Hemophilia Patients at Risk for Cardiovascular Disease as They Age

Hemophilia Reports, June 2015, Volume 2, Issue 2

An aging population of hemophilia patients is at risk for various cardiovascular diseases.

As the population of people with hemophilia (PWH) age, cardiovascular health care providers will see more conditions that need special attention in this population, according to research published in Cardiology in Review.

A multifaceted team of researchers conducted a meta-analysis of current literature in order to examine, summarize, and review the existing recommendations for cardiovascular disease (CVD) for the PWH population. The researchers searched databases for papers in English pertaining to CVD in PWH that were published between 1980 and 2013. This group requires specialized care, the researchers stressed, and that was the reasoning behind the multidisciplinary team that contributed to the study.

First, the researchers discussed the underlying disease course, life expectancy, and age related CVD in PWH. The researchers noted the leading cause of death in PWH included age related diseases like sepsis (38 percent), congestive heart failure (30 percent), respiratory failure (28 percent), and pneumonia (25 percent), rather than intracranial hemorrhage or HIV (16 percent). However, as the hemophilic population ages, comorbidities like ischemic heart disease (IHD), other atherosclerotic conditions, and degenerative valve disease are also expected to rise.
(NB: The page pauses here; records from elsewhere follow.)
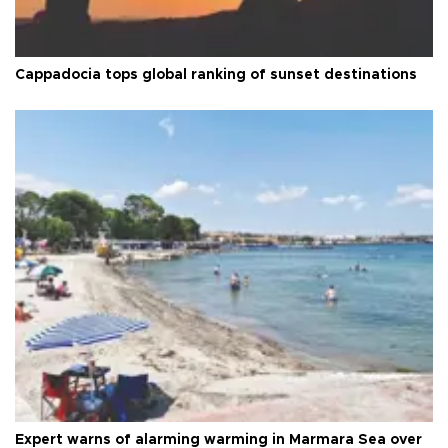
Cappadocia tops global ranking of sunset destinations
Expert warns of alarming warming in Marmara Sea over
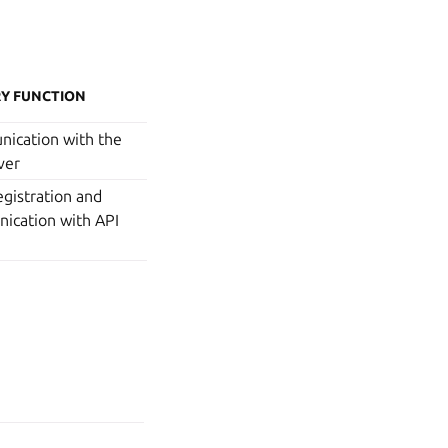
Y FUNCTION
ication with the
ver
gistration and
ication with API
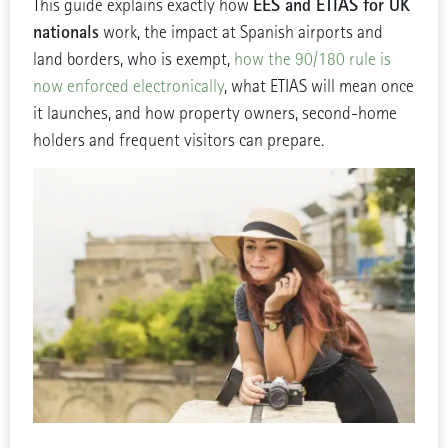
EES and ETIAS for UK
This guide explains exactly how
nationals
work, the impact at Spanish airports and
land borders, who is exempt,
how the 90/180 rule is
now enforced electronically
, what ETIAS will mean once
it launches, and how property owners, second-home
holders and frequent visitors can prepare.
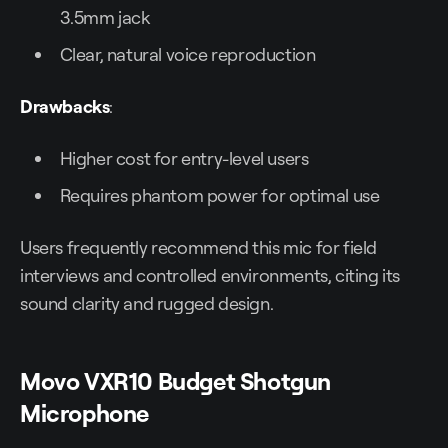
3.5mm jack
Clear, natural voice reproduction
Drawbacks
:
Higher cost for entry-level users
Requires phantom power for optimal use
Users frequently recommend this mic for field
interviews and controlled environments, citing its
sound clarity and rugged design.
Movo VXR10 Budget Shotgun
Microphone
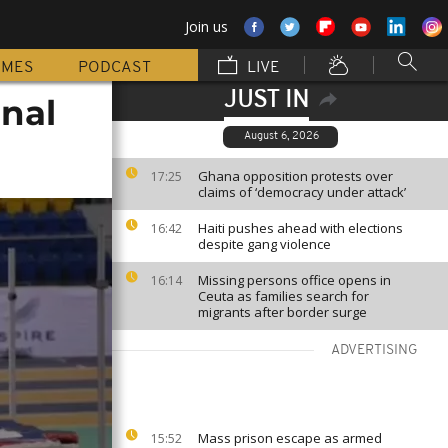
Join us
MMES
PODCAST
LIVE
JUST IN
inal
August 6, 2026
Ghana opposition protests over
17:25
claims of ‘democracy under attack’
Haiti pushes ahead with elections
16:42
despite gang violence
Missing persons office opens in
16:14
Ceuta as families search for
migrants after border surge
ADVERTISING
Mass prison escape as armed
15:52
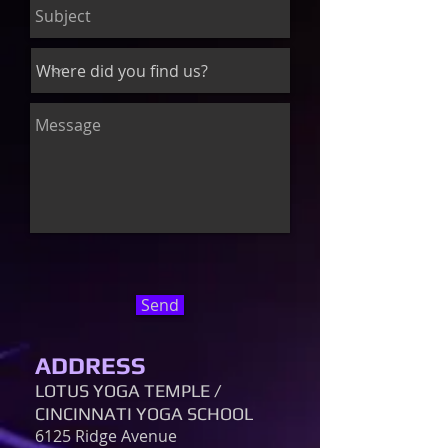
Send
ADDRESS
LOTUS YOGA TEMPLE /
CINCINNATI YOGA SCHOOL
6125 Ridge Avenue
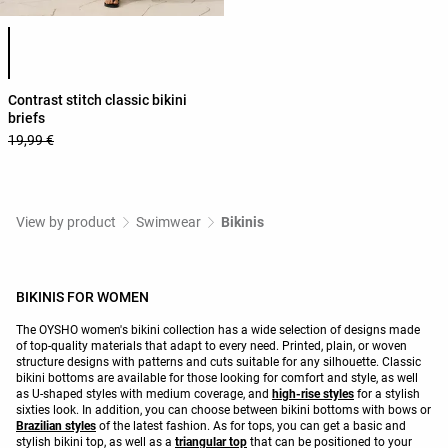
Product color list
Contrast stitch classic bikini
briefs
19,99 €
View by product
Swimwear
Bikinis
BIKINIS FOR WOMEN
The OYSHO women's bikini collection has a wide selection of designs made
of top-quality materials that adapt to every need. Printed, plain, or woven
structure designs with patterns and cuts suitable for any silhouette. Classic
bikini bottoms are available for those looking for comfort and style, as well
as U-shaped styles with medium coverage, and
high-rise styles
for a stylish
sixties look. In addition, you can choose between bikini bottoms with bows or
Brazilian styles
of the latest fashion. As for tops, you can get a basic and
stylish bikini top, as well as a
triangular top
that can be positioned to your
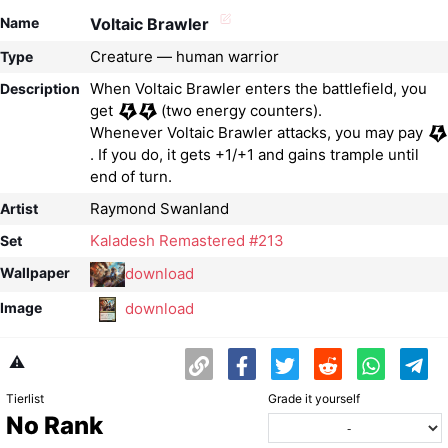
Name
Voltaic Brawler
Creature — human warrior
Type
When Voltaic Brawler enters the battlefield, you
Description
get
(two energy counters).
Whenever Voltaic Brawler attacks, you may pay
. If you do, it gets +1/+1 and gains trample until
end of turn.
Raymond Swanland
Artist
Kaladesh Remastered #213
Set
download
Wallpaper
download
Image
⚠️
Tierlist
Grade it yourself
No Rank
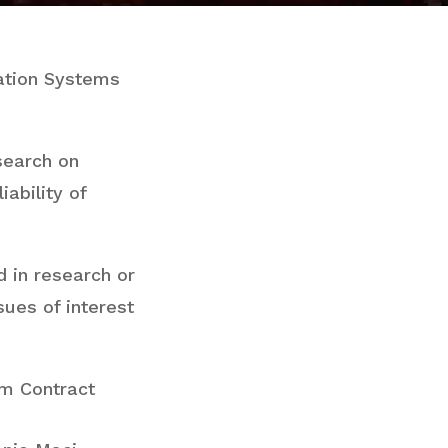
mation Systems
search on
iability of
d in research or
sues of interest
am Contract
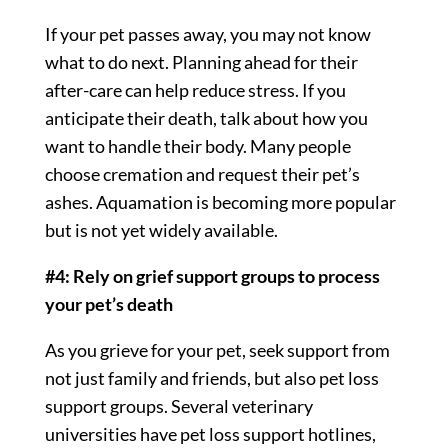
If your pet passes away, you may not know
what to do next. Planning ahead for their
after-care can help reduce stress. If you
anticipate their death, talk about how you
want to handle their body. Many people
choose cremation and request their pet’s
ashes. Aquamation is becoming more popular
but is not yet widely available.
#4: Rely on grief support groups to process
your pet’s death
As you grieve for your pet, seek support from
not just family and friends, but also pet loss
support groups. Several veterinary
universities have pet loss support hotlines,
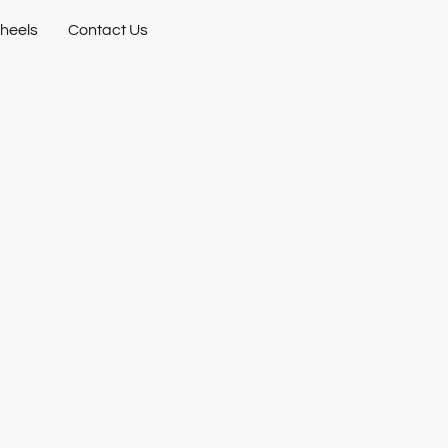
heels
Contact Us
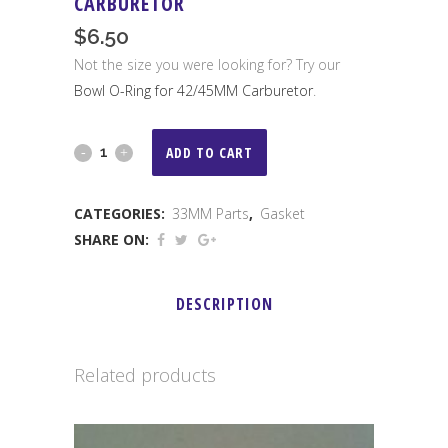
CARBURETOR
$
6.50
Not the size you were looking for? Try our
Bowl O-Ring for 42/45MM Carburetor
.
Bowl
ADD TO CART
O-
CATEGORIES:
33MM Parts
,
Gasket
Ring
SHARE ON:
for
33MM
DESCRIPTION
Carburetor
quantity
Related products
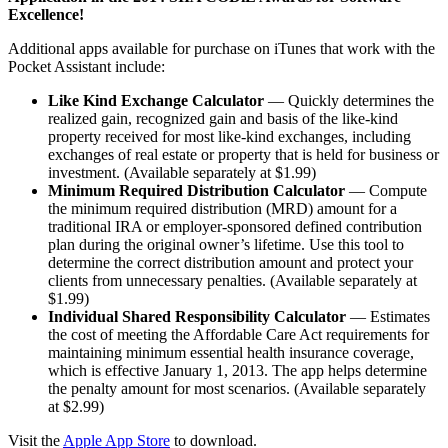
Excellence!
Additional apps available for purchase on iTunes that work with the
Pocket Assistant include:
Like Kind Exchange Calculator
— Quickly determines the
realized gain, recognized gain and basis of the like-kind
property received for most like-kind exchanges, including
exchanges of real estate or property that is held for business or
investment. (Available separately at $1.99)
Minimum Required Distribution Calculator
— Compute
the minimum required distribution (MRD) amount for a
traditional IRA or employer-sponsored defined contribution
plan during the original owner’s lifetime. Use this tool to
determine the correct distribution amount and protect your
clients from unnecessary penalties. (Available separately at
$1.99)
Individual Shared Responsibility Calculator
— Estimates
the cost of meeting the Affordable Care Act requirements for
maintaining minimum essential health insurance coverage,
which is effective January 1, 2013. The app helps determine
the penalty amount for most scenarios. (Available separately
at $2.99)
Visit the
Apple App Store
to download.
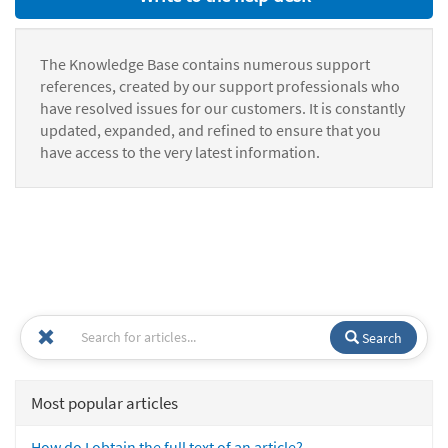
The Knowledge Base contains numerous support
references, created by our support professionals who
have resolved issues for our customers. It is constantly
updated, expanded, and refined to ensure that you
have access to the very latest information.
Search
Most popular articles
How do I obtain the full text of an article?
Some studies suggest mortality from IHD is lower in PWH than the general population due to a “hypocoagulable” state, while other studies suggest increased levels of FVIII and FIX in PWH predispose them to atherogenesis. Reduced FVIII or FIX levels do not seem to protect against IHD or other CVD though, the researchers wrote, and instead the risks factors seem to correlate to traditional CVD risk rather than hemophilia status.

Being familiar with hemophilia treatment practices — particularly treatment or prevention of bleeding – is important for cardiovascular health providers, the researchers said. For example, before some surgical procedures on PWH, between 80 and 100 percent of normal correction of factor activity level is preferred to optimize hemostasis. When PWH require CVD related operations, health care providers are recommended to aim to maintain hemostasis when possible.

For PWH, CVD management is aligned with general principles practiced for the healthy population, though unique challenges exist. One age-related concern is non-valvular atrial fibrillation (AF) that requires antithrombotic therapy to prevent associated thromboembolic events like stroke. PWH who develop AF are not immune to thromboembolic events, the researchers warned, and prophylaxis treatment may be a reasonable option. Anti-platelet and antithrombotic pharmacotherapies are important to treating PWH with IHD, the researchers advised.

“As the population of PWH ages, cardiovascular health care providers will encounter increasing numbers of PWH presenting with typical age related cardiovascular conditions, in addition to other acquired or congenital conditions spanning all ages,” the authors concluded. “To optimize resource utilization and clinical outcome and to minimize bleeding risk and complications, close consultation with a hematologist, ideally in association with a hemophilia treatment center, is essential.”